§ **TEXT**
- - -
What compensation would you receive in a Constructive Dismissal claim?
What compensation would you receive in a constructive dismissal claim?
The compensation sums below would apply if there was a tribunal award. The vast majority of cases, however, don’t go as far as tribunal proceedings, and are capable of being settled if the right strategy is used. In these circumstances, a lump sum can be negotiated and which is loosely based on the principles set out below. Please do not hesitate obtaining professional advice in relation to your position.
Your compensation for constructive dismissal if awarded by an employment tribunal is made up of a basic award and a compensatory award.
The basic award is a statutory award that involves multiplying the relevant factors of the length of continuous service (up to a maximum of 20 years), your age and a week’s pay (as at the effective date of termination) as follows:
- One and a half weeks’ pay for each year of employment after age 41;
- One week’s pay for each year of employment between ages 22 and 40;
- Half a week’s pay for each year of employment under the age of 22.
The weekly pay which will be used to work out the redundancy payment will usually be your normal weekly gross pay at the time you were dismissed up to the maximum limit which is £544 from 6th April 2021). A week’s pay does not usually include overtime pay. The maximum basic award payment you can receive is £16,320.
- - -
§ **DATA EXTRACTS**

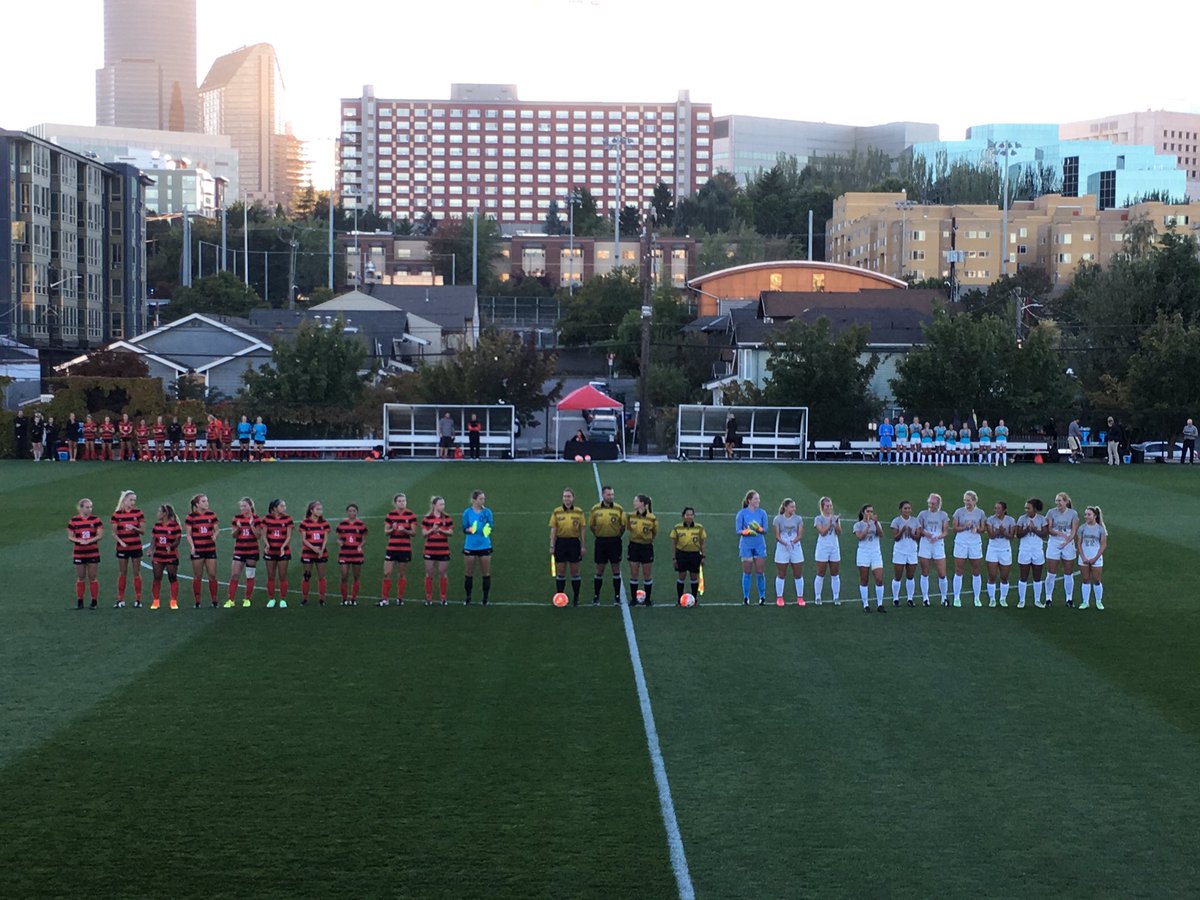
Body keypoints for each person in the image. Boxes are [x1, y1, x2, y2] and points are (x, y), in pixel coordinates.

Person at [589, 484, 627, 606]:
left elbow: (623, 526)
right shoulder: (595, 509)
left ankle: (617, 597)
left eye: (612, 494)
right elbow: (592, 526)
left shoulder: (618, 509)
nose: (611, 496)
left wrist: (616, 535)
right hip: (600, 542)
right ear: (603, 495)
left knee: (616, 568)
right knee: (599, 569)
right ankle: (596, 596)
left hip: (615, 542)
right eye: (608, 494)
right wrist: (600, 534)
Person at [549, 488, 587, 606]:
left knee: (575, 571)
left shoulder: (579, 512)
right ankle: (560, 596)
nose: (567, 498)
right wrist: (552, 545)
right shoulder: (557, 511)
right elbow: (553, 529)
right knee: (560, 571)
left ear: (573, 498)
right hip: (561, 543)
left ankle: (576, 598)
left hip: (574, 543)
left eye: (569, 496)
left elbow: (582, 529)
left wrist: (583, 545)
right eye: (565, 496)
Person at [381, 493, 418, 606]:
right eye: (400, 501)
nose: (402, 503)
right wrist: (393, 528)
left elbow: (413, 533)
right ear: (396, 503)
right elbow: (386, 532)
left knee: (401, 574)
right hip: (392, 548)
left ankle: (400, 598)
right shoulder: (390, 515)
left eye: (404, 501)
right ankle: (385, 599)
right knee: (387, 573)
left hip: (404, 548)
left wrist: (405, 530)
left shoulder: (411, 515)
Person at [110, 489, 146, 608]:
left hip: (135, 546)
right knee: (123, 573)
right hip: (122, 548)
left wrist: (134, 528)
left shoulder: (138, 513)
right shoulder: (117, 515)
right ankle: (120, 599)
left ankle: (138, 599)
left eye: (134, 500)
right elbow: (114, 533)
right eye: (131, 500)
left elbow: (143, 531)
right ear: (124, 500)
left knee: (136, 572)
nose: (133, 502)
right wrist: (121, 542)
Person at [1043, 491, 1079, 607]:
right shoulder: (1051, 512)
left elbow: (1074, 531)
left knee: (1068, 572)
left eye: (1060, 500)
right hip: (1054, 542)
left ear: (1066, 502)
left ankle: (1069, 598)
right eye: (1056, 500)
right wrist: (1057, 532)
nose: (1057, 503)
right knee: (1051, 572)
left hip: (1068, 543)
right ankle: (1048, 598)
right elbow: (1049, 528)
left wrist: (1066, 542)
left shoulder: (1073, 514)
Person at [185, 493, 220, 609]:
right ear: (197, 504)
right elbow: (188, 534)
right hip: (198, 549)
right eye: (204, 501)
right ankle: (197, 601)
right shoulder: (191, 517)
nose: (207, 503)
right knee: (197, 575)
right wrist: (192, 546)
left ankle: (214, 600)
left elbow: (216, 529)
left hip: (210, 548)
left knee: (212, 575)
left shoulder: (212, 515)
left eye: (207, 501)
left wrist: (215, 535)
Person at [951, 490, 986, 608]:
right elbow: (954, 528)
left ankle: (977, 598)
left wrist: (976, 528)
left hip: (975, 543)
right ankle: (956, 597)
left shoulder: (980, 512)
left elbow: (983, 528)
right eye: (965, 500)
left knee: (976, 570)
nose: (967, 503)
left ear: (974, 501)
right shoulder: (959, 512)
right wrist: (965, 526)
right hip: (961, 542)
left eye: (969, 500)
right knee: (959, 569)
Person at [226, 497, 262, 608]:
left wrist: (251, 526)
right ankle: (231, 600)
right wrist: (238, 528)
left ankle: (247, 599)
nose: (242, 508)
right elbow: (233, 535)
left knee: (250, 575)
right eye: (241, 506)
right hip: (239, 550)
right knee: (235, 574)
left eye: (244, 506)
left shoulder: (256, 519)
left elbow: (258, 536)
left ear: (250, 506)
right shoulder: (237, 518)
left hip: (252, 550)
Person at [68, 498, 103, 609]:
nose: (90, 509)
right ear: (81, 508)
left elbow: (100, 535)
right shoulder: (74, 521)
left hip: (92, 552)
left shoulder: (96, 520)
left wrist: (89, 541)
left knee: (92, 577)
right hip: (79, 553)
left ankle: (94, 601)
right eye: (87, 507)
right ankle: (80, 601)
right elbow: (70, 536)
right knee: (81, 577)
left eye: (91, 507)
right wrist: (79, 541)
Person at [735, 490, 769, 605]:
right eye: (756, 499)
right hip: (746, 546)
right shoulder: (742, 513)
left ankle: (762, 597)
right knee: (747, 572)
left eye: (758, 499)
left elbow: (766, 530)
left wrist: (759, 529)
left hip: (759, 545)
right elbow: (738, 530)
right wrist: (747, 531)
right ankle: (746, 597)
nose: (758, 501)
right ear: (749, 501)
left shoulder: (762, 513)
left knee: (760, 572)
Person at [461, 490, 494, 605]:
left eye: (483, 499)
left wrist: (487, 530)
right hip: (470, 546)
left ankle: (485, 598)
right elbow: (464, 528)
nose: (483, 501)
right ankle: (468, 597)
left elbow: (491, 525)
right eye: (480, 499)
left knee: (486, 573)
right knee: (469, 573)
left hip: (484, 545)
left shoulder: (487, 512)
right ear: (474, 500)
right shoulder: (467, 513)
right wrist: (470, 530)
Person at [917, 493, 949, 607]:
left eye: (933, 503)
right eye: (930, 503)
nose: (931, 505)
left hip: (938, 544)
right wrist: (927, 534)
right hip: (925, 543)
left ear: (938, 504)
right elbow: (919, 528)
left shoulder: (943, 515)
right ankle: (925, 598)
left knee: (942, 573)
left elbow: (945, 531)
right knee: (925, 572)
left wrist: (937, 537)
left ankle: (944, 597)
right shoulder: (923, 514)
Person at [1015, 499, 1048, 609]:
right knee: (1023, 576)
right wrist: (1027, 530)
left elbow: (1044, 534)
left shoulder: (1042, 519)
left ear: (1034, 509)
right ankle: (1021, 600)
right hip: (1024, 550)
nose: (1026, 510)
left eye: (1028, 508)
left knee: (1037, 577)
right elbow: (1018, 534)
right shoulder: (1021, 519)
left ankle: (1037, 600)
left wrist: (1033, 530)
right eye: (1025, 508)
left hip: (1037, 550)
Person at [149, 504, 182, 610]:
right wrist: (150, 549)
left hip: (170, 555)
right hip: (158, 555)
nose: (157, 513)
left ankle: (173, 601)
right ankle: (156, 601)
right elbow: (154, 539)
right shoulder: (156, 526)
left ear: (165, 514)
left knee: (172, 577)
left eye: (159, 511)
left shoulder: (175, 526)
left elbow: (177, 541)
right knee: (157, 577)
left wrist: (170, 546)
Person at [421, 496, 454, 605]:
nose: (442, 506)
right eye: (440, 504)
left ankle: (443, 597)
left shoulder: (447, 518)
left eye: (443, 504)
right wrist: (432, 530)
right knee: (429, 573)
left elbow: (451, 532)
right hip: (430, 550)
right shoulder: (427, 518)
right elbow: (424, 534)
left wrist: (441, 530)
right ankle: (428, 597)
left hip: (443, 550)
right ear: (434, 505)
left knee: (442, 573)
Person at [627, 494, 658, 605]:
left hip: (646, 547)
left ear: (642, 504)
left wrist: (646, 540)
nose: (634, 503)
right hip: (634, 546)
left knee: (647, 574)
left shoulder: (652, 518)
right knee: (634, 574)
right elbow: (629, 528)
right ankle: (633, 600)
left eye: (636, 501)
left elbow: (654, 533)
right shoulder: (631, 516)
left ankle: (648, 600)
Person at [854, 503, 886, 612]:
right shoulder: (858, 525)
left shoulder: (876, 523)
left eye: (871, 511)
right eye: (868, 511)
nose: (870, 514)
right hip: (863, 552)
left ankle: (880, 604)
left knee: (879, 578)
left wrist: (876, 523)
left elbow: (881, 535)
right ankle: (866, 604)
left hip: (875, 552)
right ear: (863, 513)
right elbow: (860, 537)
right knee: (864, 579)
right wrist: (867, 525)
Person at [670, 506, 706, 604]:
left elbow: (702, 543)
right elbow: (674, 544)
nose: (689, 517)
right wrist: (674, 558)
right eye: (687, 515)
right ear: (683, 516)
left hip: (694, 554)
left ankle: (694, 598)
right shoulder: (677, 527)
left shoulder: (699, 527)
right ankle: (679, 599)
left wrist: (703, 556)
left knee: (694, 576)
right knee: (681, 575)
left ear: (694, 516)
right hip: (681, 554)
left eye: (691, 515)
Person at [262, 498, 294, 609]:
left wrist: (283, 547)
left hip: (283, 551)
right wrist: (267, 545)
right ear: (275, 507)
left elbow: (289, 536)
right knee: (271, 576)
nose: (284, 508)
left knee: (282, 576)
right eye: (282, 506)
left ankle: (283, 599)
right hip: (270, 551)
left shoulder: (287, 519)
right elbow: (264, 534)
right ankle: (271, 598)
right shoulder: (267, 519)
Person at [772, 498, 804, 605]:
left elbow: (800, 535)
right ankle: (779, 597)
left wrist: (793, 542)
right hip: (782, 548)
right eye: (792, 507)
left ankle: (800, 597)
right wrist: (784, 543)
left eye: (794, 507)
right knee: (781, 573)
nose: (794, 509)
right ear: (785, 507)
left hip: (795, 547)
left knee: (798, 573)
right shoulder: (778, 519)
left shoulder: (798, 519)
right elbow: (777, 535)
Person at [299, 501, 331, 606]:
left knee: (321, 576)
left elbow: (325, 538)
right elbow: (304, 539)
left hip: (321, 552)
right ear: (311, 510)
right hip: (308, 552)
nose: (320, 511)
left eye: (321, 509)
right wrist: (313, 548)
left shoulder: (324, 523)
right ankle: (305, 598)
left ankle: (322, 599)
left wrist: (321, 550)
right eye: (317, 509)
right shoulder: (305, 523)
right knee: (307, 575)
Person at [985, 501, 1016, 608]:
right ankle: (992, 599)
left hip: (1005, 549)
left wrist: (1004, 532)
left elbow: (1011, 536)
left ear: (1004, 510)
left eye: (998, 508)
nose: (996, 511)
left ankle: (1003, 598)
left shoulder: (1011, 520)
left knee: (1004, 576)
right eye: (995, 508)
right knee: (992, 575)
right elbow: (991, 535)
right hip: (993, 549)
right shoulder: (990, 520)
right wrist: (999, 531)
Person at [336, 503, 368, 605]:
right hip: (344, 553)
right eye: (350, 511)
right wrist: (340, 542)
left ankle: (353, 599)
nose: (352, 513)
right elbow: (339, 537)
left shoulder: (361, 524)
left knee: (356, 576)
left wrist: (360, 546)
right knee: (344, 576)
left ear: (357, 512)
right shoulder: (342, 524)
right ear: (347, 512)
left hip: (356, 554)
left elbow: (364, 539)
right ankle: (344, 599)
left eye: (354, 511)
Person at [812, 496, 842, 605]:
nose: (829, 508)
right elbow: (822, 532)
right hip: (823, 548)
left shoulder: (835, 518)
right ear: (822, 507)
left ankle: (836, 597)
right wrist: (830, 522)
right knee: (821, 572)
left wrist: (837, 523)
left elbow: (839, 533)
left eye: (830, 505)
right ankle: (818, 597)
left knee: (835, 573)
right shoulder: (818, 519)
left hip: (834, 547)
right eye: (827, 506)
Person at [1077, 506, 1108, 611]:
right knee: (1085, 579)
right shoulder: (1082, 528)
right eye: (1085, 514)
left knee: (1096, 579)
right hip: (1084, 557)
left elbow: (1103, 545)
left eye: (1088, 514)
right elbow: (1079, 544)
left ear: (1095, 516)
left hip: (1096, 557)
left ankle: (1098, 601)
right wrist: (1083, 557)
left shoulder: (1100, 529)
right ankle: (1085, 602)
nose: (1086, 516)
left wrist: (1095, 558)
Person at [890, 500, 919, 607]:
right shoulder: (896, 521)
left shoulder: (915, 521)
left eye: (909, 508)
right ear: (901, 510)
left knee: (910, 576)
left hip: (911, 551)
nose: (907, 510)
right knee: (898, 576)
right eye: (905, 508)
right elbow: (896, 538)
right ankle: (895, 598)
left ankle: (910, 598)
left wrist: (911, 532)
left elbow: (918, 537)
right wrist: (902, 531)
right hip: (900, 551)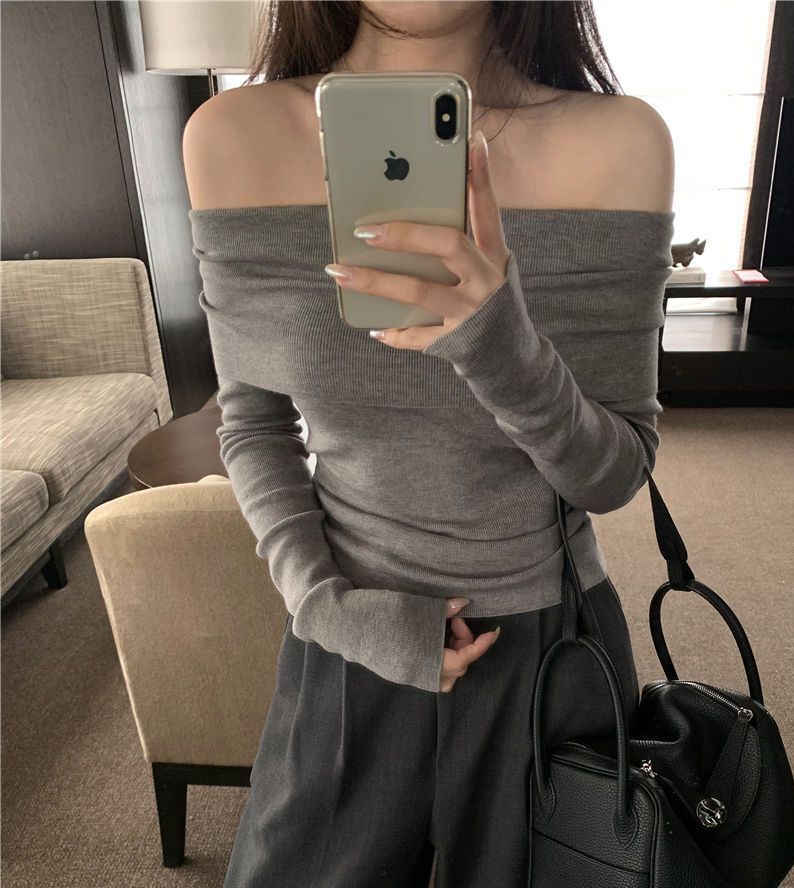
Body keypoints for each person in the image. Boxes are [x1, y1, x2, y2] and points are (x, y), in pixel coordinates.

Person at [183, 2, 675, 886]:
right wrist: (323, 604)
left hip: (549, 649)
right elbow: (252, 423)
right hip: (346, 635)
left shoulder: (622, 144)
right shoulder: (233, 138)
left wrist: (498, 346)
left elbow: (612, 473)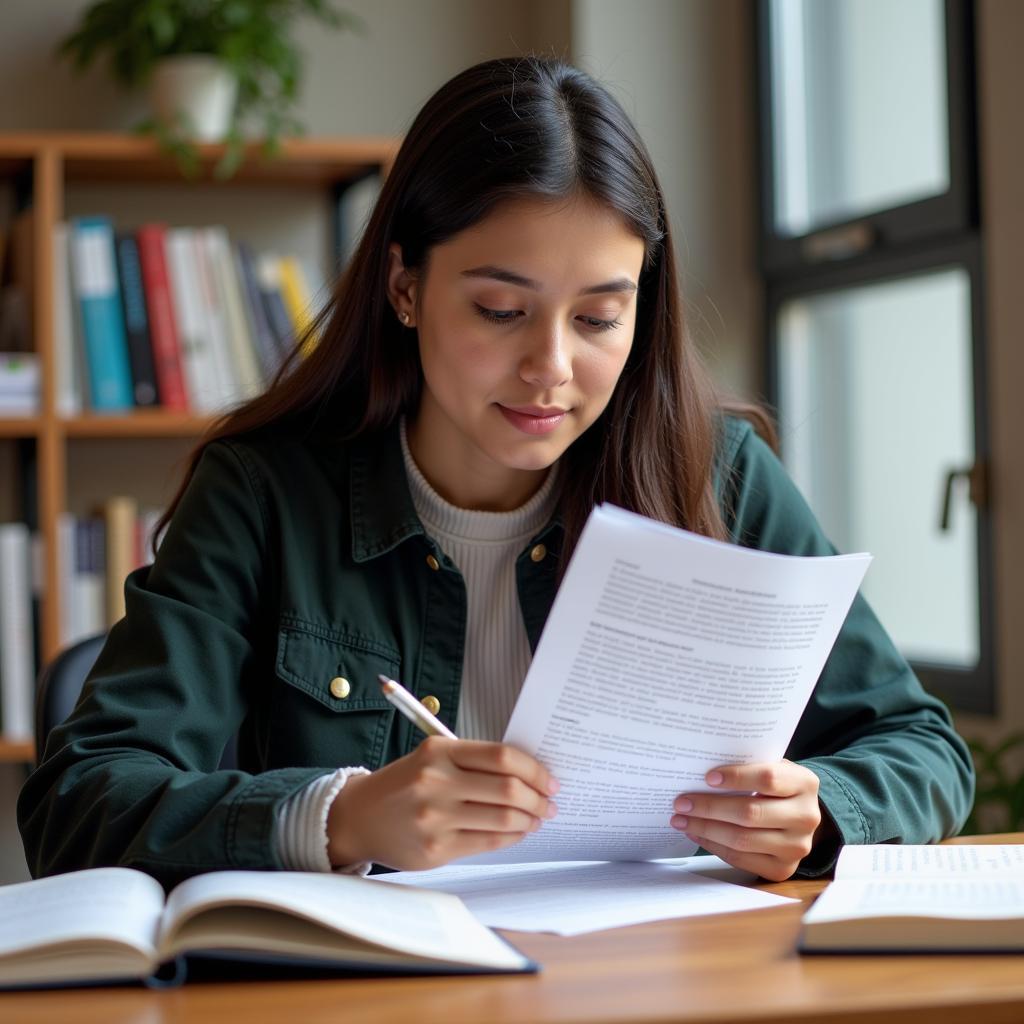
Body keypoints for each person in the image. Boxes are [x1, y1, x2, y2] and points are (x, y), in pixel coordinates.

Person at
- - -
§ **PROBLEM REQUIREMENTS**
Copy out the passage on constructive dismissal compensation, starting at "The basic award" and ending at "receive is £16,320.". The items are not needed for this work.

§ **TASK ANSWER**
The basic award is a statutory award that involves multiplying the relevant factors of the length of continuous service (up to a maximum of 20 years), your age and a week’s pay (as at the effective date of termination) as follows:
- One and a half weeks’ pay for each year of employment after age 41;
- One week’s pay for each year of employment between ages 22 and 40;
- Half a week’s pay for each year of employment under the age of 22.
The weekly pay which will be used to work out the redundancy payment will usually be your normal weekly gross pay at the time you were dismissed up to the maximum limit which is £544 from 6th April 2021). A week’s pay does not usually include overtime pay. The maximum basic award payment you can receive is £16,320.